De plus, personne ne peut être traité différemment ou mis à l’écart en raison de caractéristiques comme la race, le sexe, l’âge ou l’origine (article 10). Les femmes ou les personnes issues d'une minorité sont plus à risque de subir de la cyberintimidation (il n'est donc pas rare que la discrimination soit associée à la cyberintimidation). On peut penser à des attaques répétées en ligne de nature misogyne ou homophobe.
Concrètement, si vous êtes victime d’intimidation ou de cyberintimidation, la Charte vous donne le droit de demander que cela cesse (article 10.1) et, si nécessaire, d’engager des recours juridiques (article 49).

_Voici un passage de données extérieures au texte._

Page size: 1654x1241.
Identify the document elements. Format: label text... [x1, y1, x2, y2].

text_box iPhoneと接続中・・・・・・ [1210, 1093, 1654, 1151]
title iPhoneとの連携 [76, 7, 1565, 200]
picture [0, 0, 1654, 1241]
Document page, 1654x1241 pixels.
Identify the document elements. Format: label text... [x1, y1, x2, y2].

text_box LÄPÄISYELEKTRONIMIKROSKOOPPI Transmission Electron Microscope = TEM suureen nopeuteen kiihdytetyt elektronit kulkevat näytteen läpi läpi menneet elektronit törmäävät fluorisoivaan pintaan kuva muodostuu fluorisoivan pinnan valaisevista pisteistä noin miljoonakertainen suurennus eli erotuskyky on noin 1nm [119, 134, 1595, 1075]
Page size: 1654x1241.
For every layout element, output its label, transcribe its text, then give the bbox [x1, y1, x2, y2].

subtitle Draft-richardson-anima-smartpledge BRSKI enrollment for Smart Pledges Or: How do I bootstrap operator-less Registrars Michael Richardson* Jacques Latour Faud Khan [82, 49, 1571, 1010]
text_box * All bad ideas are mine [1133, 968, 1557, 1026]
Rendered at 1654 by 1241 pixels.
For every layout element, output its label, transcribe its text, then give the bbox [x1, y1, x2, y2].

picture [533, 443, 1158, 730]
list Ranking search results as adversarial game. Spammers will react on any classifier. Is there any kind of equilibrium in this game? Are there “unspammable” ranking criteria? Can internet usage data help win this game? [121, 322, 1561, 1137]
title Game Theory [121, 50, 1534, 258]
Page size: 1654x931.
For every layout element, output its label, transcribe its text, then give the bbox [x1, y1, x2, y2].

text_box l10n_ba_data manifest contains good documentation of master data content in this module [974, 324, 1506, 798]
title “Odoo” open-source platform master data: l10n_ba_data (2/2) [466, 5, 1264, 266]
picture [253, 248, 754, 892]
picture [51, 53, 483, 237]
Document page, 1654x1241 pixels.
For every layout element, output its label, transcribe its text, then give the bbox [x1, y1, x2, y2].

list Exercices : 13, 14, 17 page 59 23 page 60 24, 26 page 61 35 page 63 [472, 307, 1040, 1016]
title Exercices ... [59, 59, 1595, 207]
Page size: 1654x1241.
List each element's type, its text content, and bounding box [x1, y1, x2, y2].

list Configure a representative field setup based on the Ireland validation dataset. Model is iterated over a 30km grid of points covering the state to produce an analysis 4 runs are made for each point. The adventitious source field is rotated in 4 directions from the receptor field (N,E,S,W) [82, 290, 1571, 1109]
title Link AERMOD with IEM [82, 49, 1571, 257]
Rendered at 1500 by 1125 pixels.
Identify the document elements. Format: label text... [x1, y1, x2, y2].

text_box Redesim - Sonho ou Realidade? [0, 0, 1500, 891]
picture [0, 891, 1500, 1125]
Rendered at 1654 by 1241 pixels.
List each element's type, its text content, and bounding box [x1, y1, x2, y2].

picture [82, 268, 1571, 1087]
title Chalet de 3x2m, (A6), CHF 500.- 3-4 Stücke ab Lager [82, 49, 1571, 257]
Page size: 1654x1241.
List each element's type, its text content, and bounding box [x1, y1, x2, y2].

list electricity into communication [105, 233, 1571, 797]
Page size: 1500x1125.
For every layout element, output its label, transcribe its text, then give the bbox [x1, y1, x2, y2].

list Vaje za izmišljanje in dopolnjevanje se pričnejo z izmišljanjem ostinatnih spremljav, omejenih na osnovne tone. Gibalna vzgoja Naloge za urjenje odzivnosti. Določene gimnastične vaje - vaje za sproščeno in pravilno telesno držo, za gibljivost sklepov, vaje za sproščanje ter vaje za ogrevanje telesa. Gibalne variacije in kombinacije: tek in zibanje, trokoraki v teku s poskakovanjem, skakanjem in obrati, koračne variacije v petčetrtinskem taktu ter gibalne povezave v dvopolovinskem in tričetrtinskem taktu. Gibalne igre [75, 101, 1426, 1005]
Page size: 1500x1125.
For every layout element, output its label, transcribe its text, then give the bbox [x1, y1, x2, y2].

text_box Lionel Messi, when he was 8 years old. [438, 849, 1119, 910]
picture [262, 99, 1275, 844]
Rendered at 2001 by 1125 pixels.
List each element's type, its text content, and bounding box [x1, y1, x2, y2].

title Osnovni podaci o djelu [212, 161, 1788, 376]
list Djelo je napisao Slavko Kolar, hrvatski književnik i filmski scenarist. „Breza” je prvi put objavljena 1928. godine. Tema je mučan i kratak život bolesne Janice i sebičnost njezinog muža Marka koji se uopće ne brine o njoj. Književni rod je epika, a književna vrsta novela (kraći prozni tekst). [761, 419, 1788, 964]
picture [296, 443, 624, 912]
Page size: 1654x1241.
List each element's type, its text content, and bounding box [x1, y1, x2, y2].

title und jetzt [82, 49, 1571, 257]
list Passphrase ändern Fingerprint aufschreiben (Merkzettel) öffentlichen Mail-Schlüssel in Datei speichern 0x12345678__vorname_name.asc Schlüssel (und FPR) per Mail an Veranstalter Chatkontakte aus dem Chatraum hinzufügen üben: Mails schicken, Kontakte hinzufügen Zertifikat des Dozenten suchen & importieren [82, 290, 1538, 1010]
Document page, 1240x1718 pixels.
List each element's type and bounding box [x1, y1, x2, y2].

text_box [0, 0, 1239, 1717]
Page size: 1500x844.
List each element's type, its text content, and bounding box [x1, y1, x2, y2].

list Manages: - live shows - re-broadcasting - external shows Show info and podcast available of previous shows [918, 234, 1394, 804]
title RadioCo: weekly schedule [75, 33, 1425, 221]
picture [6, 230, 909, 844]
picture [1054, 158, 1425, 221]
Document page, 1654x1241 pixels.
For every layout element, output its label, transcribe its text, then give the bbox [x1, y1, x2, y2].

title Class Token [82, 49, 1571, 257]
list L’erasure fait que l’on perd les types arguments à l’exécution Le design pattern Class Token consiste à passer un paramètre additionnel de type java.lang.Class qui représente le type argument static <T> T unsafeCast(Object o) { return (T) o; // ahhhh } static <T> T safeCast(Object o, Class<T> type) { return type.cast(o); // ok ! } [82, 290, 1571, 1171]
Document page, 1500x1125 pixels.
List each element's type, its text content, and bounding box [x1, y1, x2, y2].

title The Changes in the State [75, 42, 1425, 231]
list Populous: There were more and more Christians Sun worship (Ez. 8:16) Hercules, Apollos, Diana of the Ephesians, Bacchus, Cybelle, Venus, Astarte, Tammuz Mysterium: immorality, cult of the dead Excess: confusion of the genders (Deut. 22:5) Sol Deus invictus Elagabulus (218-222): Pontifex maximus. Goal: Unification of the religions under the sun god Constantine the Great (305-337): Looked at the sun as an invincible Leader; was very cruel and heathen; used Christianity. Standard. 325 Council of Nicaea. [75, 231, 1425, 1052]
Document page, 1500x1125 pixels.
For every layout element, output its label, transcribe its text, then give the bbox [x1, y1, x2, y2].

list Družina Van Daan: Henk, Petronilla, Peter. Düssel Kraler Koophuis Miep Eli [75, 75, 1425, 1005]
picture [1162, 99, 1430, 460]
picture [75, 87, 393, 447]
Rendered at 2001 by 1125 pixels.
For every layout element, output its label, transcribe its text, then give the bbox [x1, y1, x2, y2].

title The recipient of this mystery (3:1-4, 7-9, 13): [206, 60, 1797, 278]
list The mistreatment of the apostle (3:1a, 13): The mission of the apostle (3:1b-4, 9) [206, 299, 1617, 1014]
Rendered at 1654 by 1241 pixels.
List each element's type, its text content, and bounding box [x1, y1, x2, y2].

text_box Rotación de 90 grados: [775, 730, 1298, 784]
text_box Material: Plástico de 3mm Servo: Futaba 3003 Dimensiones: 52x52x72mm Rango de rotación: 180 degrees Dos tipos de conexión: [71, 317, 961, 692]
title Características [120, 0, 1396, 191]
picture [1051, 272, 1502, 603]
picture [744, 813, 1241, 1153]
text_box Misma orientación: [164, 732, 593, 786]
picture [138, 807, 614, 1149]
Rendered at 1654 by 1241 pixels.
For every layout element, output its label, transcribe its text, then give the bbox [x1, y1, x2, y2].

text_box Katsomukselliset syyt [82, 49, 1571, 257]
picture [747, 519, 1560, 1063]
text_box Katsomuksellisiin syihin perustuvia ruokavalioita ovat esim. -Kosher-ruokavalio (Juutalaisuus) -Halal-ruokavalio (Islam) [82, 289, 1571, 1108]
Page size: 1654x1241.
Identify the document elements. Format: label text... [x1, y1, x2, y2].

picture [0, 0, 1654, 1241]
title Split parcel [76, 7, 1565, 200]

Elle sert de base pour que des sanctions soient imposées.
La Charte des droits et libertés de la personne du Québec peut être abordée avec les élèves afin de traiter du sous-thème « Droits et libertés » du programme CCQ à la 6e du primaire. L’intimidation et la cyberintimidation peuvent porter atteinte à la dignité ou à la réputation des personnes. Elles peuvent aussi représenter une forme d’exclusion. Ces gestes peuvent donc porter atteinte aux droits fondamentaux de toute personne.